• **WHAT YOU WILL DO**: In the Sefrou watershed text below, turn the paragraph beginning "The study area is located" into a short bulleted list that keeps its main facts.

• **TEXT BLOCK**:
Physiographic Characteristics of Sefrou
watershed
The study area is located in the Sefrou watershed between the parallels
(33.41°N; 34°N) and the meridians (4.43°W; 4.56°W). It is limited to the
North by the Allal El Fassi dam and to the South (upstream part) by
Chaabat Mbark and Jbel Beima.
Morphometric
Characteristics
According to digitalization, the Sefrou watershed covers an area of 405
Km² and a perimeter of 127.42 Km. These are small sizes that make it
vulnerable to any rainfall.
Shape characteristic
The shape of the hydrograph at the outlet of the watershed depends on
the shape of the latter. There are, thus, different morphological
indices which allow to characterize the environment, but also to compare
different basins.
Compactness Index of
Gravelius
The Compactness Index KG of Gravelius (1914), defined as
the ratio of the perimeter of the watershed to the perimeter of the
circle having the same area:
Where:\(KG=\frac{P}{2\sqrt{\pi}\text{.A}}\approx 0.28.\frac{P}{\sqrt{}A}\)

• **RECORDS**:
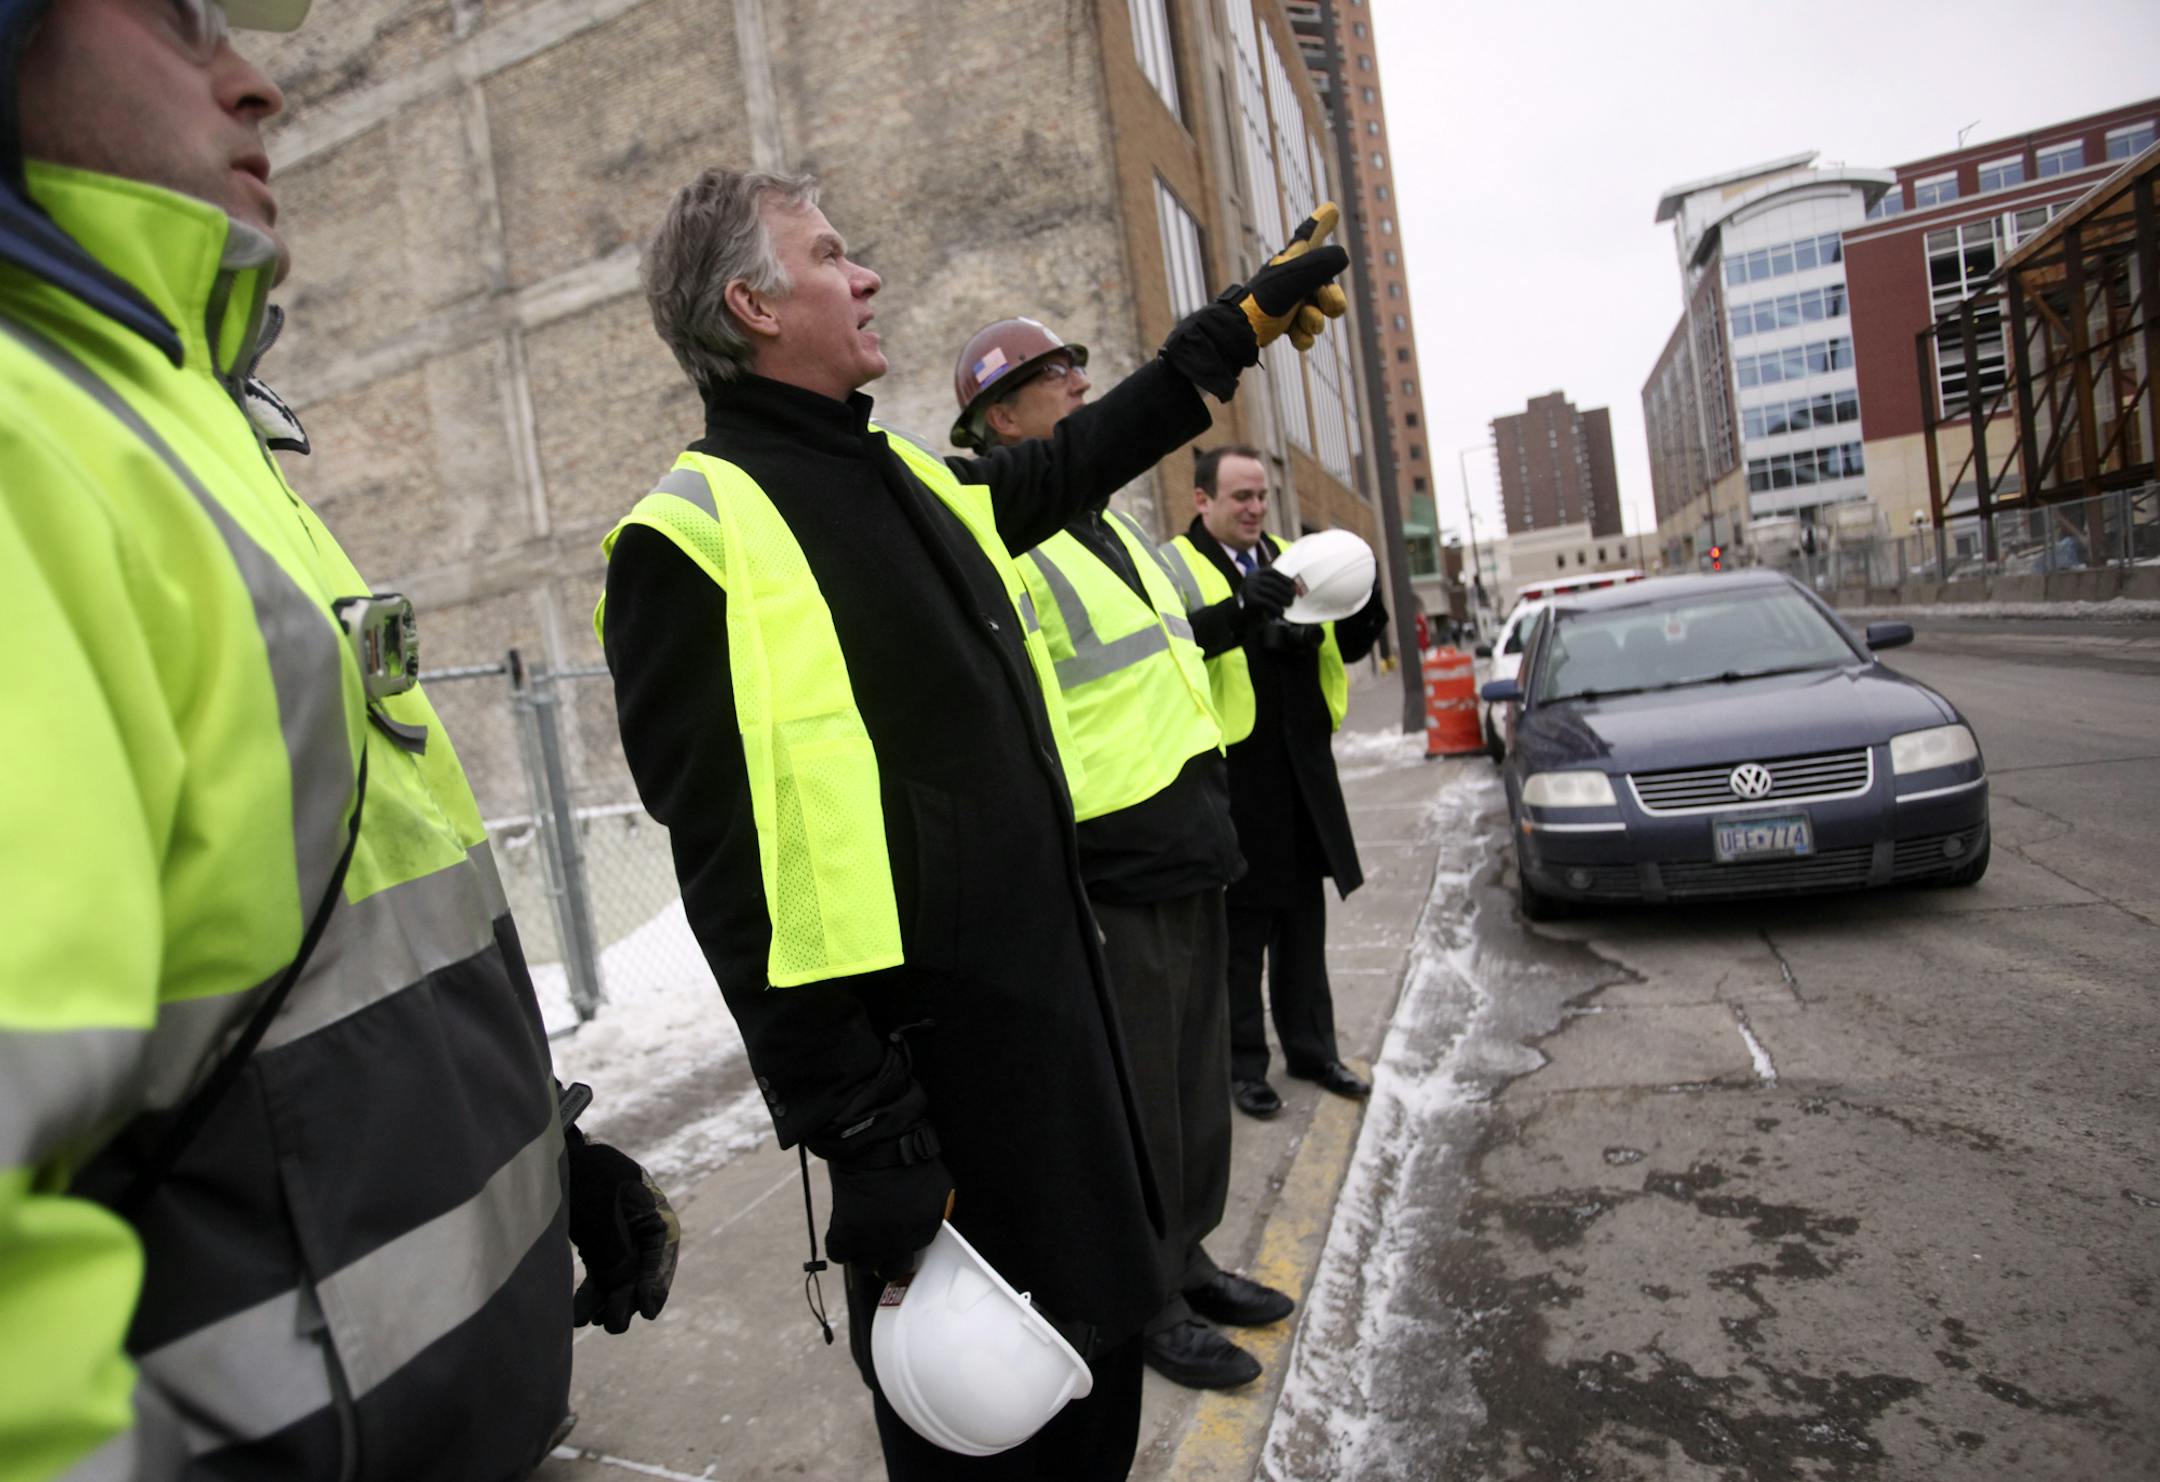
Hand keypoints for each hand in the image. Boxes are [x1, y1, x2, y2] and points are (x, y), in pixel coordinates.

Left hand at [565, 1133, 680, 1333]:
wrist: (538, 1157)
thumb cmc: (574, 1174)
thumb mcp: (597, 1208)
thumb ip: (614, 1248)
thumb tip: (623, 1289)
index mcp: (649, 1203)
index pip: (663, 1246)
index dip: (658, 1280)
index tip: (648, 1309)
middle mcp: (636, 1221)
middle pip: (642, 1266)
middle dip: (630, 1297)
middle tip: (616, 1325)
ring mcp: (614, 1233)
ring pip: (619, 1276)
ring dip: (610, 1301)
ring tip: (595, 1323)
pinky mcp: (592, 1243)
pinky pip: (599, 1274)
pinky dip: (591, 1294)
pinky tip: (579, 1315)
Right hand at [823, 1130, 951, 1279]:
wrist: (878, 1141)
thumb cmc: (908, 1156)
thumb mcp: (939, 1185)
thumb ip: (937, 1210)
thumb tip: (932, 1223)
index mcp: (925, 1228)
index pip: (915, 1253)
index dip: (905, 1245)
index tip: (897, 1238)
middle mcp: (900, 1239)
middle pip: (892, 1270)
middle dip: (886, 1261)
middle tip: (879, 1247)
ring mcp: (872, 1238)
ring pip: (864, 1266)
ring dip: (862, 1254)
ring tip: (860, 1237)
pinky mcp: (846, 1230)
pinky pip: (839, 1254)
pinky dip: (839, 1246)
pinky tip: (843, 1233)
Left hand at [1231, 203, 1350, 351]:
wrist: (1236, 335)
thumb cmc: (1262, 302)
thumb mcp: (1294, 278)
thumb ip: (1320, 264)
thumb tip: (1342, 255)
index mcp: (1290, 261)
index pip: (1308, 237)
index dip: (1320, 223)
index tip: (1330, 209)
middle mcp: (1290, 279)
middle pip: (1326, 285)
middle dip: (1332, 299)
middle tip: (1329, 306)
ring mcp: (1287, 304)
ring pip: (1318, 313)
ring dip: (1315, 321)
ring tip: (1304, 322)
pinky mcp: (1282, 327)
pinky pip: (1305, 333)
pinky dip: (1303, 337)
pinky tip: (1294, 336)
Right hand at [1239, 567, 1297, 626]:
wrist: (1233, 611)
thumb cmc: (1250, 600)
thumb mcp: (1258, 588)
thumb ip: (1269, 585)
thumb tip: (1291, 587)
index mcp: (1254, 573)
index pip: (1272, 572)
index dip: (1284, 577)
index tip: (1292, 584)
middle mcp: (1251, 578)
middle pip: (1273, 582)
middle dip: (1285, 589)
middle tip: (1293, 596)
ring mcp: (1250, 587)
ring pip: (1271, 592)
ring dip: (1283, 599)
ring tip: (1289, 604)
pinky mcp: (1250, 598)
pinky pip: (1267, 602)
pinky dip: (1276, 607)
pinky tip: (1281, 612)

==

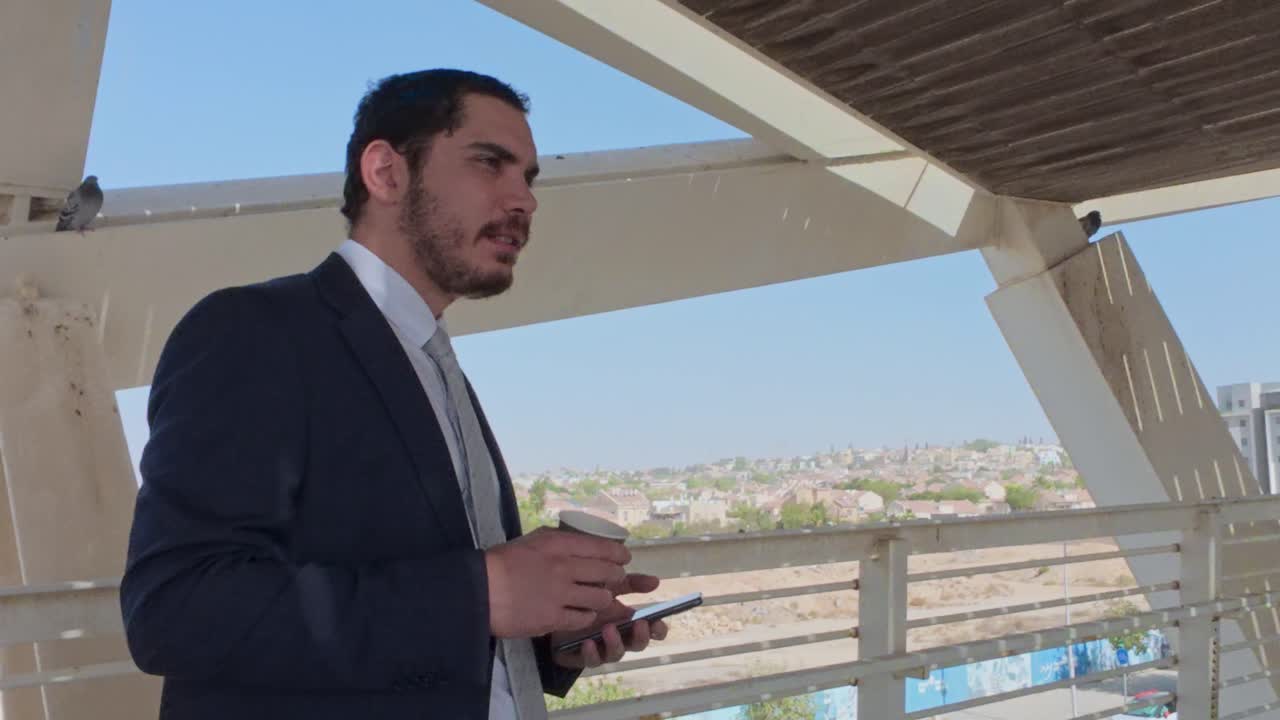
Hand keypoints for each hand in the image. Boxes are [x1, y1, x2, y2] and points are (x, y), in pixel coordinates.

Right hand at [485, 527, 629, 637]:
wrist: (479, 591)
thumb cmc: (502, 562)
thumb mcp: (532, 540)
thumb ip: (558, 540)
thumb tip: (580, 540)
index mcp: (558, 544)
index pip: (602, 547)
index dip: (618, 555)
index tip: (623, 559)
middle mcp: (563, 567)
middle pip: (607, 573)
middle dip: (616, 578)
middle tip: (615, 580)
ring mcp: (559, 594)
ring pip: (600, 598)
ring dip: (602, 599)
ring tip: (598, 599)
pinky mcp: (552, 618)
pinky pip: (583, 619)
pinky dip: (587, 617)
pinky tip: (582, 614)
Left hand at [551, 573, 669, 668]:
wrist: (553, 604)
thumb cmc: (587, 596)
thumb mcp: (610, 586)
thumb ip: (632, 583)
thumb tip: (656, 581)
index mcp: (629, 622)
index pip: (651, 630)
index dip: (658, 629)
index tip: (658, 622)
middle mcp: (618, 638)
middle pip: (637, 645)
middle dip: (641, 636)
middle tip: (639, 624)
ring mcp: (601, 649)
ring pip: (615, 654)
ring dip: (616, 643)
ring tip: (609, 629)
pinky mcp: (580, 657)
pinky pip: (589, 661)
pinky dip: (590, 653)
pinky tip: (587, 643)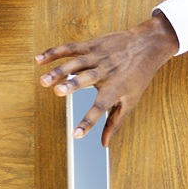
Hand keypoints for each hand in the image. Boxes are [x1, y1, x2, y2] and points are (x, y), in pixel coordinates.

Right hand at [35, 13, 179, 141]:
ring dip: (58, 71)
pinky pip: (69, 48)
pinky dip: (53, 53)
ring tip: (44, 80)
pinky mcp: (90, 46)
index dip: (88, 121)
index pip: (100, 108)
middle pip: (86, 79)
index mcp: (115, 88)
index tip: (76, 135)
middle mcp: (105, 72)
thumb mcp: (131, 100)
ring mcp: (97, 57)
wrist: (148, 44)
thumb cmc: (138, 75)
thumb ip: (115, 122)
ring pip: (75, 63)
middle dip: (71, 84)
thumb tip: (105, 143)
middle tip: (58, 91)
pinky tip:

• **TASK ANSWER**:
- Study area: the Sefrou watershed
- Latitude: between 33.41°N and 34°N
- Longitude: between 4.43°W and 4.56°W
- Northern limit: the Allal El Fassi dam
- Southern (upstream) limit: Chaabat Mbark and Jbel Beima